Victor Pausin, Americas treasurer at Nissan Motors told delegates that vehicles sold by Nissan are funded for an average duration of three years and therefore the treasury team uses a mix of short and long term financing instruments in order to match the duration of assets.
After the onset of Covid-19, while the cost of short term funding using instruments like commercial paper were at rock bottom, it didn’t mean that the treasury team at Nissan would completely skew their funding portfolio to a short term source due to significant reliability issues.
“During the COVID crisis, the first funding vehicle to disappear was commercial paper… you were expecting to trade the usual $100-$200 million and suddenly in a heartbeat there is no supply in the market” said Victor Pausin, Americas Treasurer at Nissan Motors.
Therefore, treasurers striked a balance between short term instruments to take benefit of lower costs and long term instruments to ensure that their assets are backed by reliable sources.
The treasury team continues to strike that balance as the short term instruments become more expensive than long term instruments after the benchmark rate hikes by the Federal Reserve to tame inflation.
As of September 2022, 42% or $21.3 billion of the company’s borrowing was sourced from short-term instruments as compared to 58% or $29.9 billion using long term instruments like bonds.
The treasury team can also change the mix of financing to mitigate the interest costs, either by using more secured asset backed securities as opposed to costlier unsecured financing or by raising funds using longer duration as compared to shorter duration funds which presently carry a higher benchmark interest rate.
On the other hand, the weighted average life of a real estate project is generally longer, and therefore, completely changes how the treasury team at Prologis manages this situation.
After experiencing the havoc of the 2008 financial crisis, Ochev highlights the importance of de-risking balance sheets during the times of rising interest rates by keeping Debt/EBITDA ratio capped at 6-6.5x. When coupled with ample liquidity, this can help the company take advantage of opportunities when the overleveraged players are out of the market.
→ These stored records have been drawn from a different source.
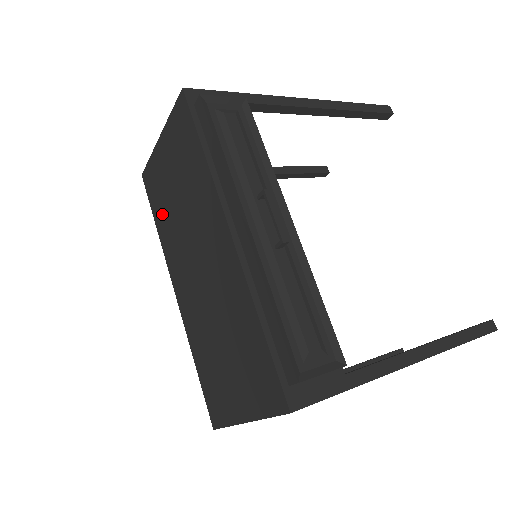
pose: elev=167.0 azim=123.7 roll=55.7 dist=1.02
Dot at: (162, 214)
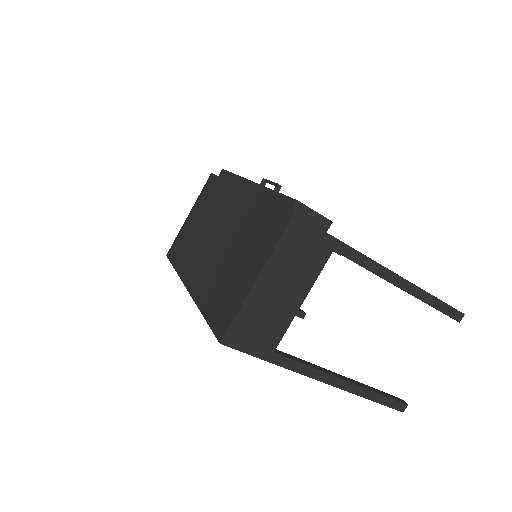
Dot at: (183, 253)
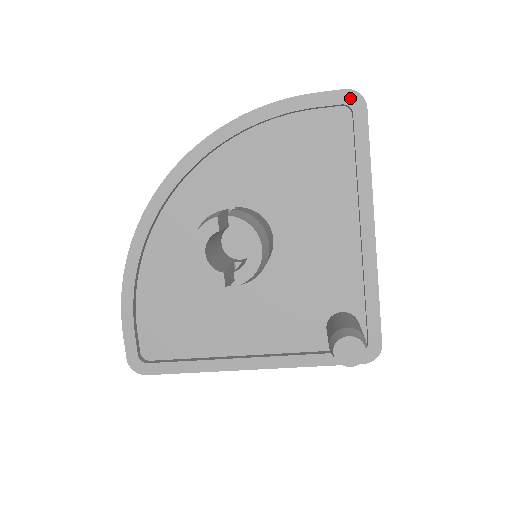
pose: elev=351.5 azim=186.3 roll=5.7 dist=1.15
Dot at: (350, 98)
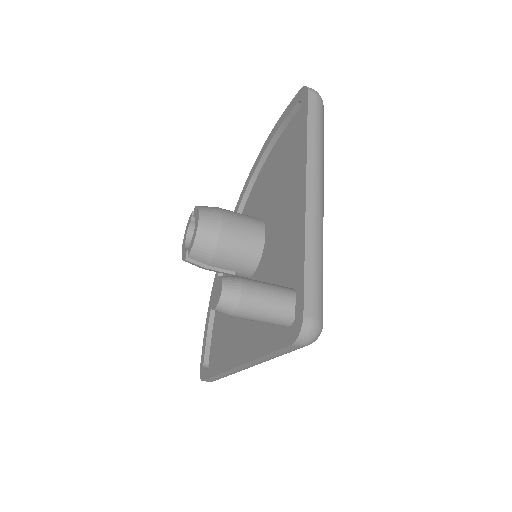
Dot at: (301, 94)
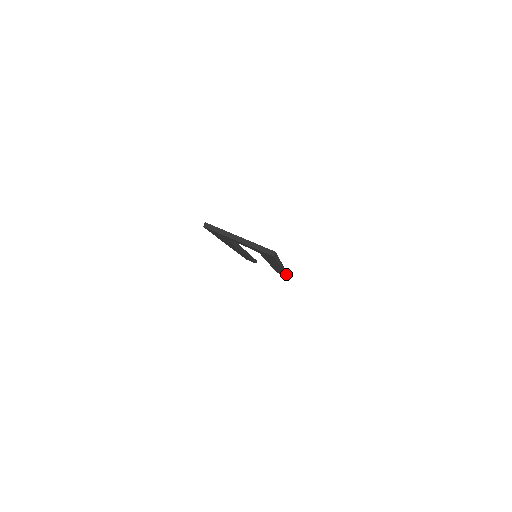
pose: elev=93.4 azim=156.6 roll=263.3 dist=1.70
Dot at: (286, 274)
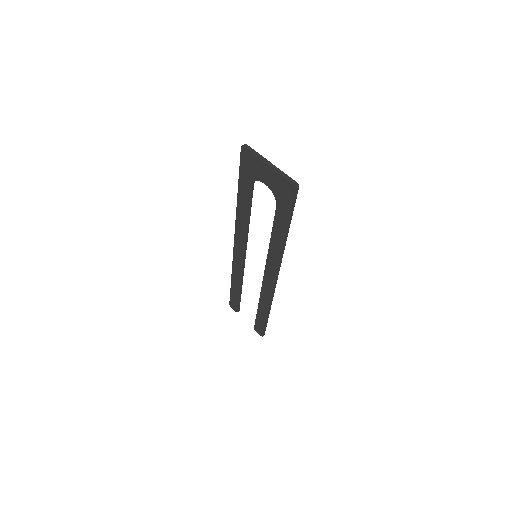
Dot at: (265, 324)
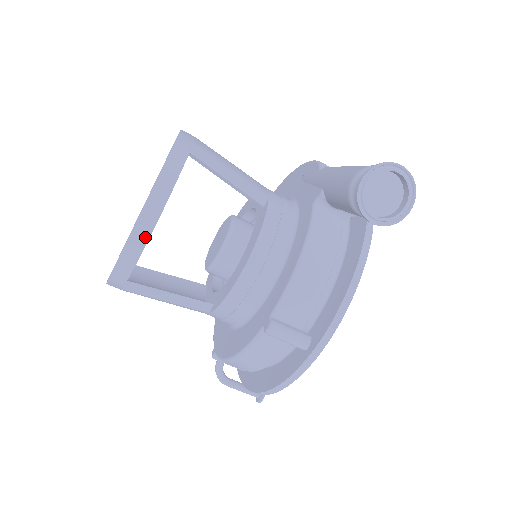
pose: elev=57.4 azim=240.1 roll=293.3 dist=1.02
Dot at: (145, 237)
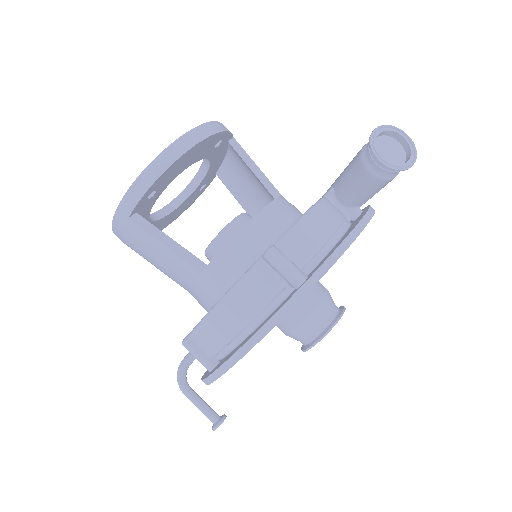
Dot at: (179, 153)
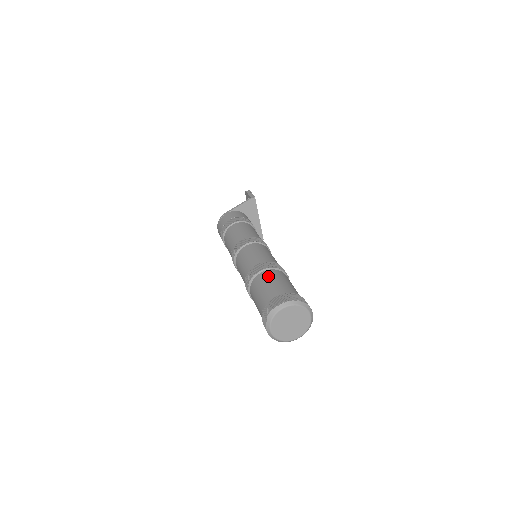
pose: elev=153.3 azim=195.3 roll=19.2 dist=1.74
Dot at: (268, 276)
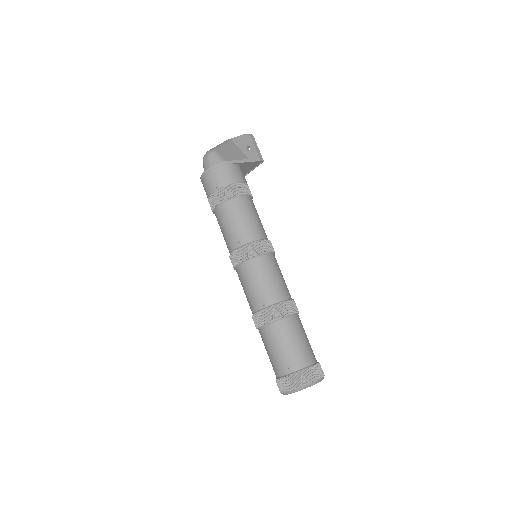
Dot at: (298, 327)
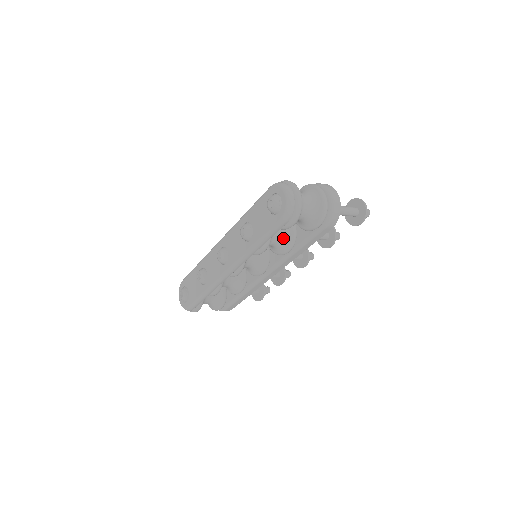
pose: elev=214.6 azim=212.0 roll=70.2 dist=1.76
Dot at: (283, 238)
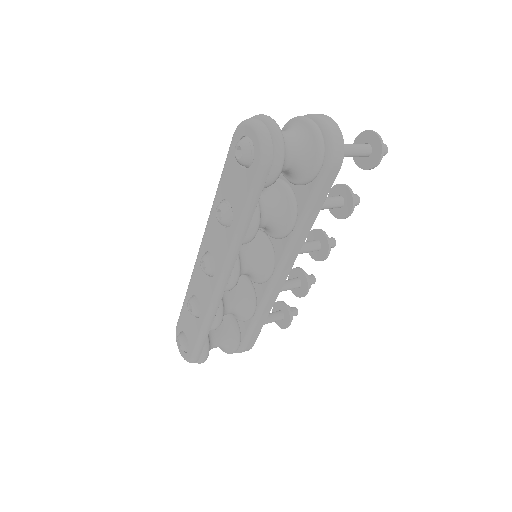
Dot at: (279, 209)
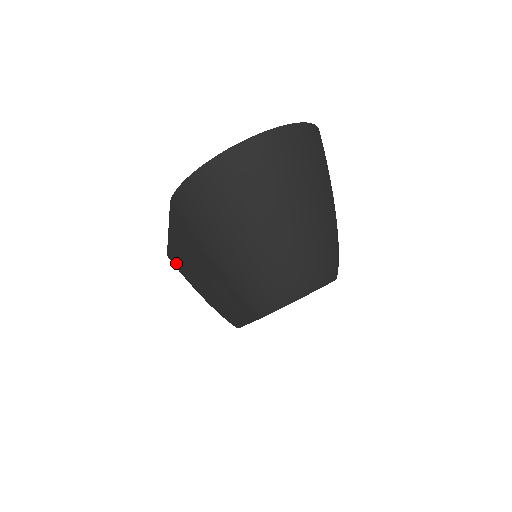
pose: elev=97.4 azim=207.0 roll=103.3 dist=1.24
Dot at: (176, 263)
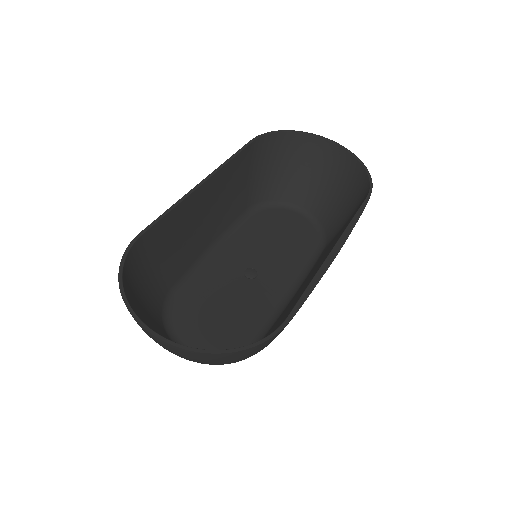
Dot at: (239, 164)
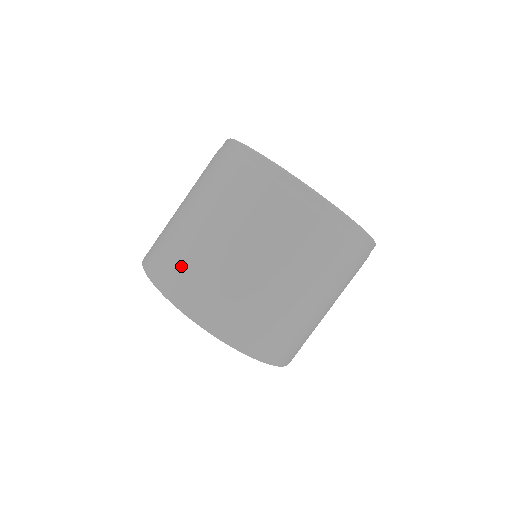
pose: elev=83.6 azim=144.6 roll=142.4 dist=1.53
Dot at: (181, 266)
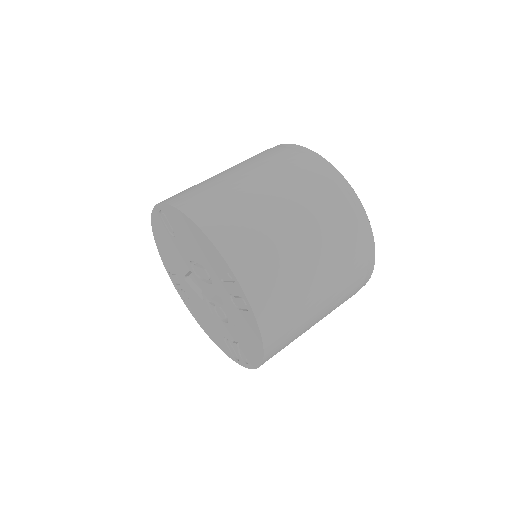
Dot at: (185, 190)
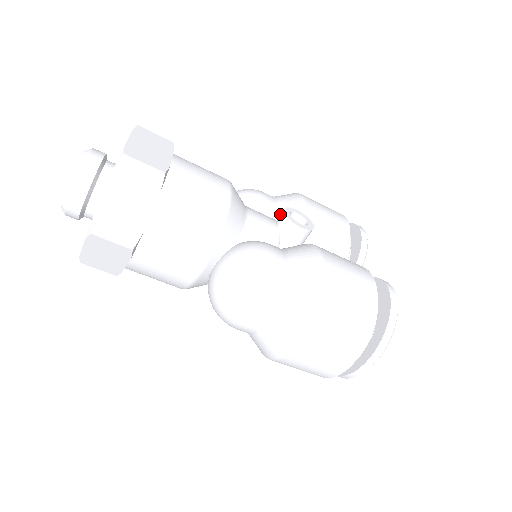
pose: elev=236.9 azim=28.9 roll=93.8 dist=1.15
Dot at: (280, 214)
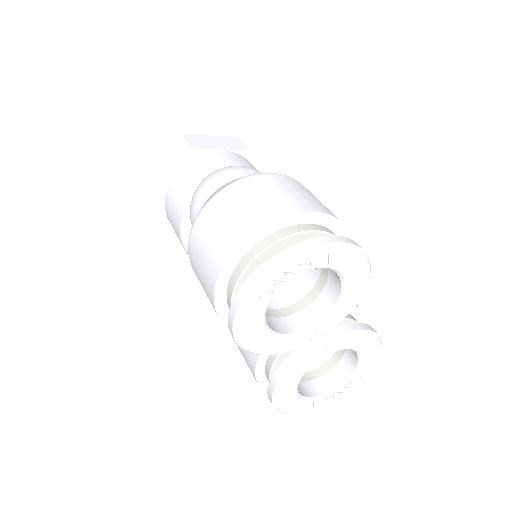
Dot at: occluded
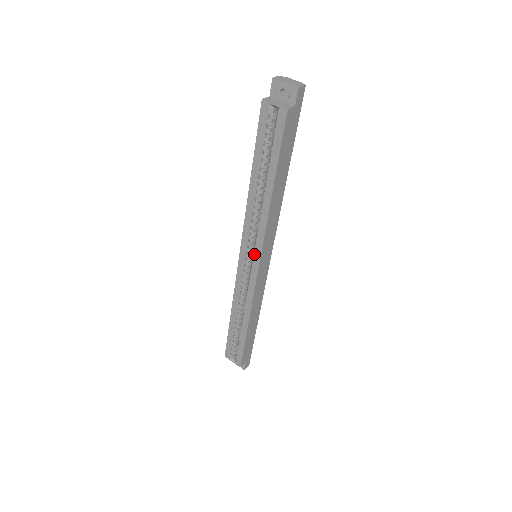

“The fact that interest rates are getting to reasonable levels actually makes us a lot more competitive and allows us to buy good products at reasonable prices…the work that we’ve put into our balance sheet over the last decade is now paying off.” Ochev further said.
Meanwhile, both treasurers also manage a portfolio of interest rate swaps to lock in the interest on their variable rate debt. Prologis held swaps for a notional value of $447 million at the end of September 2022, as compared to only $165 million at the start of the year. These instruments are sufficient to cover 20% of the company’s floating rate debt.
While Nissan doesn’t disclose the notional amount of interest rate swaps in its corporate filings, Pausin confirmed at delegates that the treasury team manages a portfolio of swaps to convert the variable interest cost on a majority of company’s floating rate term loans.
The current environment highlights the importance of the treasury team as risk managers for the company, wherein they can use their available tools and resources to de-risk businesses and set them on a growth trajectory during the coming business cycles.